Postal codes in South Korea are 5-digit numeric. A new system of post codes was introduced on August 1, 2015. The postal code of the Republic of Korea was first enacted on July 1, 1970, and was revised three times in 1988, 2000, and 2015.

History
It was first introduced on July 1, 1970. Were given for each post office zip code, and the region is given the three-digit and 2-digit, when have a postal code are assigned as 120-01 (Susaek-dong, Seodaemun-gu, Seoul), in the case of the old region, the 3-digit 100 (Seoul, Korea). Unlike the current ZIP code granted by the administrative district, in the postal code system was implemented in 1970, give a zip code, a post office by "taking into account the rail transport line. Therefore, the postal code and administrative area were often not consistent. The large post office used a three-digit postal code and the small post office used a five-digit postal code. For example, the Seoul Central Post Office was 100 and the Seoul Search Post was 120-01. 700 beondae military post, 800 beondae are Hwanghae, Pyongan the 900s, 000 beondae was Hamgyong. Were given a new six-digit postal code of eupmyeondong units on February 01, 1988 by administrative area, it was reflected in the administrative district reorganization and highway transportation network, such as the opening changes. 
400 units, which were not previously available, are allocated to Gyeonggi and Incheon areas, and 700 units, which are dedicated to military mail, have been changed to Gyeongbuk, Daegu.
On May 1, 2000, a postal code was assigned to each postal area of the delivery agent to make it easier to deliver mail to the postal code for each administrative area. The postal code assigned in 1988 is the basic goal.
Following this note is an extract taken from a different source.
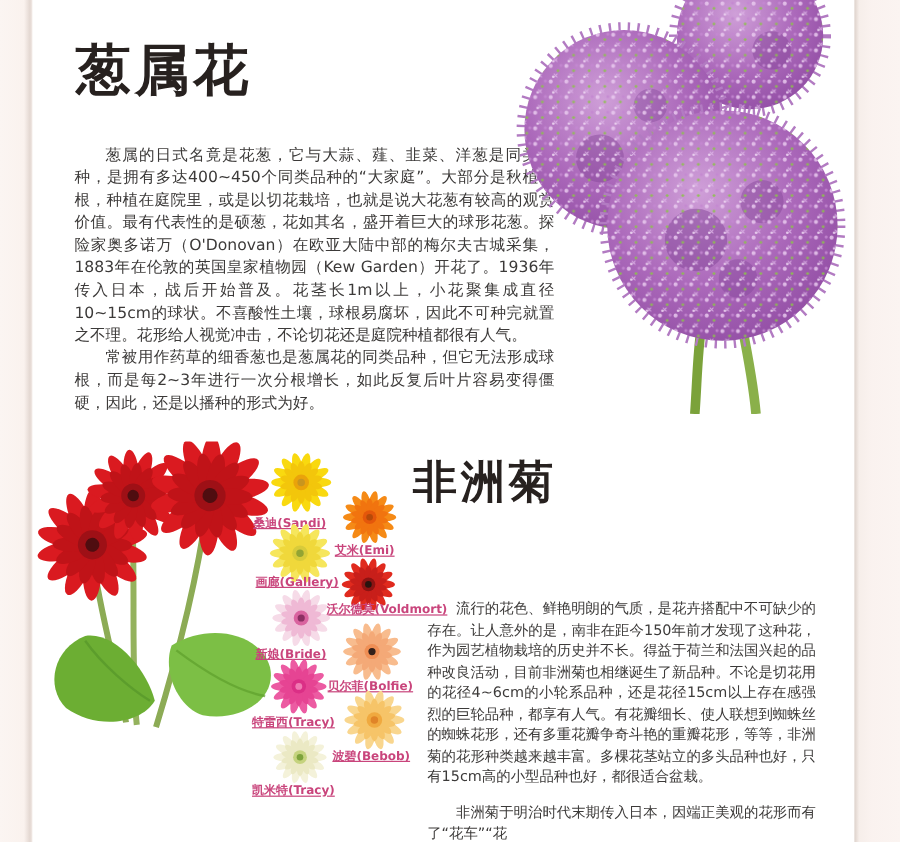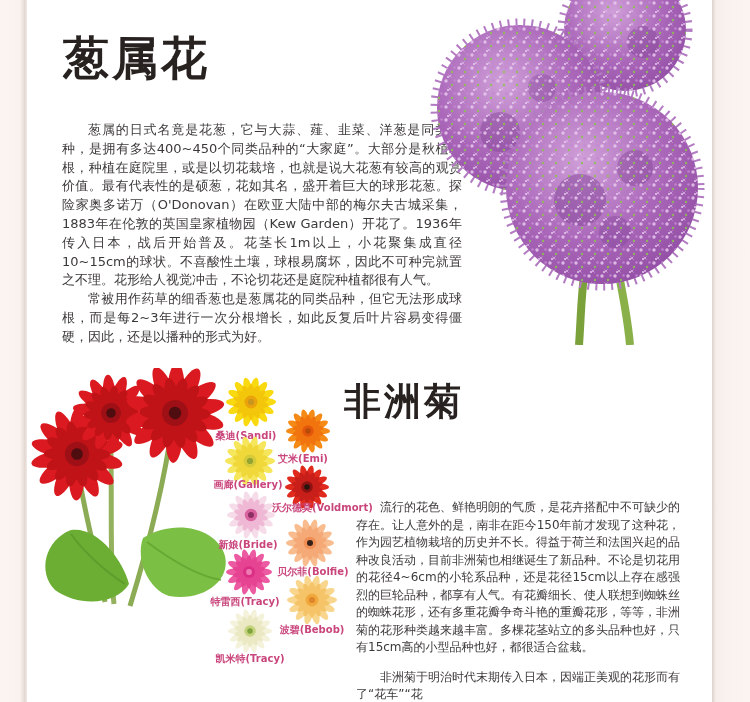"桑迪(Sandi)" .vlabel { text-align: center -> left; text-decoration: none -> underline }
The postal code was subdivided to match the area in charge of each postman according to the completion of the national mailing system and the introduction of automated mail sorting equipment. 
According to the National Foundation District introduction, with street address laws enforced since January 2014 six-digit postal code was abolished in August 2015 from August 1, 2015, using the National Foundation District No. 5-digit postal code Doing. 
Notation Method 

1970 ~ 1987: Yes (Susaek-dong, Seodaemun-gu, Seoul) 120-01
1988 ~ July 2015: Yes (Susaek-dong, Eunpyeong-gu, Seoul) 122-090
August 2015 ~: Yes (Gangnam-gu, Seoul) 06000~06371

6-digit postal code (1988~2015)

Shipping number
The three digits in the front part of the postal code are the number for sending, and are the numbers assigned based on the administrative area of the destination. The first digit is assigned to each metropolitan administrative district (city, metropolitan, provincial, special autonomous, etc.), the second digit is assigned to the resident's living zone or concentrated country, and the third digit is assigned to each city, county, or district. In principle, when two or more basic municipalities are consolidating, and in the case of urban and rural complex without a ward, it is a principle to match the first three digits that were used differently before consolidation, but this is not the case if the postal codes can overlap. For example, in the case of Iksan-si, 570 for the former Iri-si and 572 for the former Iksan-gun were used, but there was no area where the three digits overlapped. However, in the case of Pyeongtaek-si, there were areas where the three digits overlapped, so the previous three digits are used differently.
The chart below records the administrative areas designated by the first three digits. Parentheses indicate the abolished administrative divisions. For the postal code assignment status in the administrative area prior to 1995, refer to the postal code change notice.

Delivery number
The delivery number is a number used to deliver the mail to the recipient, and is divided and assigned to match the area in charge of each delivery agent. It is divided into dongs and myeons, but it is also divided into buildings or mailbox units. It is assigned based on the statutory dong, and when there are multiple administrative dongs in the statutory dong, both the statutory dong and the administrative dong are assigned a postal code. Exceptionally, if there is one administrative dong in multiple statutory dongs, a postal code is assigned to each statutory dong, and a postal code is not assigned to administrative dongs.
In the case of apartments, 500 posts per day, and in the case of buildings or institutions, individual postal codes are assigned when there are more than 300 posts per day. For the delivery of the postal code of the bulk delivery service, the permission of the local post office is required.

For reference, 999-999 is a return number for a financial company, and is marked as "Right edited mailbox 999".

5-digit postal code (1970~1988)
The status of postal code assignment as of 1986 can be found on page 1014 of the 1986 Administrative District Overview.

Footnote
Ministry of Information and Communication
Currently there is only a nominal number, but there is no postal code in North Korea (the Democratic People's Republic of Korea), an unrecovered area.